(Saved entries)
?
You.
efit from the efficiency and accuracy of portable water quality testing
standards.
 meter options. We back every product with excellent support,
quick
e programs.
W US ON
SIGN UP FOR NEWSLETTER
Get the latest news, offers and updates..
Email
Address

* * *

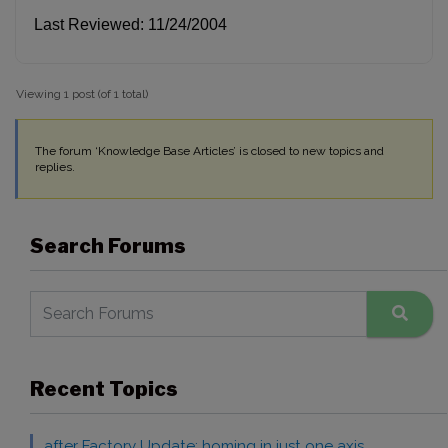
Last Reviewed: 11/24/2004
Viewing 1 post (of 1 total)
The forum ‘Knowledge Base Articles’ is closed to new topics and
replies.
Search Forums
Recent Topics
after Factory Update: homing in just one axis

PROBLEM REQUIREMENTS:
Copy the stretch of material from the line containing "Last Reviewed: 11/24/2004" through the line containing "after Factory Update: homing in just one axis", keeping every word and line the same.

RESPONSE:
Last Reviewed: 11/24/2004
Viewing 1 post (of 1 total)
The forum ‘Knowledge Base Articles’ is closed to new topics and
replies.
Search Forums
Recent Topics
after Factory Update: homing in just one axis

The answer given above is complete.